### How to complete this task
Go over the data below and say how many lines hold the word "KiCad". Only the number is needed.

### Data records ###

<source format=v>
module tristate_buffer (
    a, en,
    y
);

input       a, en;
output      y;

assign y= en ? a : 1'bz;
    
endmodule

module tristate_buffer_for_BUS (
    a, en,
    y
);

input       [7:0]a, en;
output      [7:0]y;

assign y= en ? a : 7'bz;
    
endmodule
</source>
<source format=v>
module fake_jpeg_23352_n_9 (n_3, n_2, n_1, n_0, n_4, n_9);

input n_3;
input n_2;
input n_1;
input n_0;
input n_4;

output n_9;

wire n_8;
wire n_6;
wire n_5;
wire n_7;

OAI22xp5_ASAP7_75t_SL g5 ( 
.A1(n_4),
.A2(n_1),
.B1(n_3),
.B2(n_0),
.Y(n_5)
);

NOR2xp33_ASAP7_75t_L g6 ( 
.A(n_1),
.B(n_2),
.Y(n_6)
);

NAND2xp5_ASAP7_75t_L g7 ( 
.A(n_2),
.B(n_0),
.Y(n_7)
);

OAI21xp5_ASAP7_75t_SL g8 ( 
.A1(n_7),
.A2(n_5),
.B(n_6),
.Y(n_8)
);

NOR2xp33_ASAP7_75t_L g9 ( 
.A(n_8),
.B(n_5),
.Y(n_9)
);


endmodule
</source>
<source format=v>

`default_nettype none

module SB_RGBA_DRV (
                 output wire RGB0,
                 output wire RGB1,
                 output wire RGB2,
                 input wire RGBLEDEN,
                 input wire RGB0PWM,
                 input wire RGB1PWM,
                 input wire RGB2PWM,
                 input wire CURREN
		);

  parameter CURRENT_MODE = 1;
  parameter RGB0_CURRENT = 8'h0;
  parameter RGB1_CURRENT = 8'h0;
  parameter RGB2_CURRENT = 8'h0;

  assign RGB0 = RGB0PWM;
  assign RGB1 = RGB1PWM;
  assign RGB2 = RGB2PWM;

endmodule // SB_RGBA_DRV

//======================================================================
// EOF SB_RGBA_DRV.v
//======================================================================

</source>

###
### Data records ###

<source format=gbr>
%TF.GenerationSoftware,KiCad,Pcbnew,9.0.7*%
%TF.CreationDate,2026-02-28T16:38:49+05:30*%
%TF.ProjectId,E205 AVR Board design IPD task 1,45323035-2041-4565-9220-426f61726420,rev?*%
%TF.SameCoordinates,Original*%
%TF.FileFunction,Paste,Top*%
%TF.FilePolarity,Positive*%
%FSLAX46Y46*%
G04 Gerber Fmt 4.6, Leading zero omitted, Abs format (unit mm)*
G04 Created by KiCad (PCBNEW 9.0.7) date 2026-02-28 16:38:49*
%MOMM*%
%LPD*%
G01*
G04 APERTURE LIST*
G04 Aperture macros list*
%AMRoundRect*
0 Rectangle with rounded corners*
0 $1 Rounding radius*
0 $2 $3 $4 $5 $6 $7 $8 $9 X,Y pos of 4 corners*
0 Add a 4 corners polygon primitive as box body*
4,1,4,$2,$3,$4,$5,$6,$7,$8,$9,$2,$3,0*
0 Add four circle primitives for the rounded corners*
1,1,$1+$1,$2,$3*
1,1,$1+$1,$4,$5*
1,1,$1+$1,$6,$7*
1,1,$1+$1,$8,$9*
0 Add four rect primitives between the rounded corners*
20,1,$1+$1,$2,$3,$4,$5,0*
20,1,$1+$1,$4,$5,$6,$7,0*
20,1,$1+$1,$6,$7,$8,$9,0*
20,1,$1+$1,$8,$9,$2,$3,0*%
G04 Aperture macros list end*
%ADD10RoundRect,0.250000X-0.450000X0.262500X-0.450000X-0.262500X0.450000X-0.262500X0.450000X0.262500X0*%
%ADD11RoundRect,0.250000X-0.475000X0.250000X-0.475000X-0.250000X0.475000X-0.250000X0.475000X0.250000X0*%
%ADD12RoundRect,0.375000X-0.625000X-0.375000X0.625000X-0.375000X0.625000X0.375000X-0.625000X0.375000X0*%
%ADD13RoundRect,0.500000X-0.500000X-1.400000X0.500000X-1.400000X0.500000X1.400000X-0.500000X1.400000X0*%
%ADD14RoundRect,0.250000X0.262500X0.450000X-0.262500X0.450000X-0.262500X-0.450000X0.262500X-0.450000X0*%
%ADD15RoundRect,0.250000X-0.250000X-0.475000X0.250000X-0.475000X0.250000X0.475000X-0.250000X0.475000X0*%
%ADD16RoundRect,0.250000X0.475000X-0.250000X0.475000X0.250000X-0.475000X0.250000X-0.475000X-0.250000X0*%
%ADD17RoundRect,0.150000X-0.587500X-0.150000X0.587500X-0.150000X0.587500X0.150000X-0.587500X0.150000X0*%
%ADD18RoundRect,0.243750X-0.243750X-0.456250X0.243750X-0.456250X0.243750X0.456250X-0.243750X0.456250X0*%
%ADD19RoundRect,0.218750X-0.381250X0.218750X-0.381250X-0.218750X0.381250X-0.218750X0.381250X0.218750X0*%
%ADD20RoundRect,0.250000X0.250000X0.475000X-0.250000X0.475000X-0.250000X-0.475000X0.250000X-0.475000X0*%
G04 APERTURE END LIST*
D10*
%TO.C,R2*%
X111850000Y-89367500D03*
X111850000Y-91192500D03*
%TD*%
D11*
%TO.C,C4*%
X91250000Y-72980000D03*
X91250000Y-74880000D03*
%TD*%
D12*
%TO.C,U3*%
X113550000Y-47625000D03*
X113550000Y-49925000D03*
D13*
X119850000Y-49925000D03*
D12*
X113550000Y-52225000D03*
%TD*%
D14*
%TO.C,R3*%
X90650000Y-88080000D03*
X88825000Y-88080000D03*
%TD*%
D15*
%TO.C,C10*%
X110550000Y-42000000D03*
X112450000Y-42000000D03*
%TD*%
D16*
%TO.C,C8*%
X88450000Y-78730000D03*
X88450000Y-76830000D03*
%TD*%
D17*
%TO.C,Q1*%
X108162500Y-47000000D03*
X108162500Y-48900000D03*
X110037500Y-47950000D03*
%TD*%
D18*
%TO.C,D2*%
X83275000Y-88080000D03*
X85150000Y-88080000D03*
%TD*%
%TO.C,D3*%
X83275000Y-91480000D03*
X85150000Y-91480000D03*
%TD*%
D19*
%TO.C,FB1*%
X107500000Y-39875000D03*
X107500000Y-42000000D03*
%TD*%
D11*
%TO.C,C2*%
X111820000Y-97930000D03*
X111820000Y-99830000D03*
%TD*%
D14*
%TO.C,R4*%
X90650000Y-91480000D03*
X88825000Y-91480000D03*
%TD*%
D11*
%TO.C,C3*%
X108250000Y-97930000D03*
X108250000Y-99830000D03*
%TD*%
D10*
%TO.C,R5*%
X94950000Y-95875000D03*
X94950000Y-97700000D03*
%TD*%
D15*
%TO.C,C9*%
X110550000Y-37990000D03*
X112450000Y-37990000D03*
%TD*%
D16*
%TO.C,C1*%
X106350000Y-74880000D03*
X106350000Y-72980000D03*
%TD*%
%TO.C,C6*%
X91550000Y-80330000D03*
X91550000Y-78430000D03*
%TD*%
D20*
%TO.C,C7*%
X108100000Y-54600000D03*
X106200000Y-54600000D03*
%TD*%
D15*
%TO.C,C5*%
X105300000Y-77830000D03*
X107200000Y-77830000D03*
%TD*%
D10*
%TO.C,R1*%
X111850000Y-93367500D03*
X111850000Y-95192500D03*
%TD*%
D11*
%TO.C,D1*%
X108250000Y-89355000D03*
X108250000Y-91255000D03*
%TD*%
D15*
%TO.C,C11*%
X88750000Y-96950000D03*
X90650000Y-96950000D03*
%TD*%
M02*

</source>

###
### Data records ###

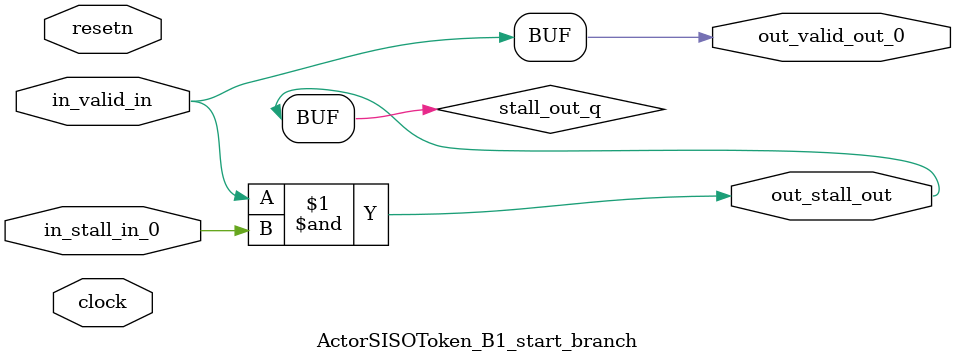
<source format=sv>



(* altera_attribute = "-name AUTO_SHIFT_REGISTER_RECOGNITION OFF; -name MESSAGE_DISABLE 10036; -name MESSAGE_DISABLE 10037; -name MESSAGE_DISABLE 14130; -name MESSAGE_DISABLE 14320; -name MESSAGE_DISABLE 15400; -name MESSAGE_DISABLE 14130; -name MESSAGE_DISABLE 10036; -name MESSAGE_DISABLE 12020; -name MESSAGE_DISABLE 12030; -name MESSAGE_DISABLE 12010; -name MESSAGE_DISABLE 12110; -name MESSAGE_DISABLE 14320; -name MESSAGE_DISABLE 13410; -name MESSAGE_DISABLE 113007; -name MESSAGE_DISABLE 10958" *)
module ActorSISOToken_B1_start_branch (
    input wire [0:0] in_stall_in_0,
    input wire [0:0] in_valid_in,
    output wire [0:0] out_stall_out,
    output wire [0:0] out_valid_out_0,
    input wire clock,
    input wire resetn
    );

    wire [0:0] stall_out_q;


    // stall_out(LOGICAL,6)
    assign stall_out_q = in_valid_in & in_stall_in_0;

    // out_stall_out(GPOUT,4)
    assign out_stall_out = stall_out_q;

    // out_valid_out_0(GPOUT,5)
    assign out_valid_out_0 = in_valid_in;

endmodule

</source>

###

### Expected output
2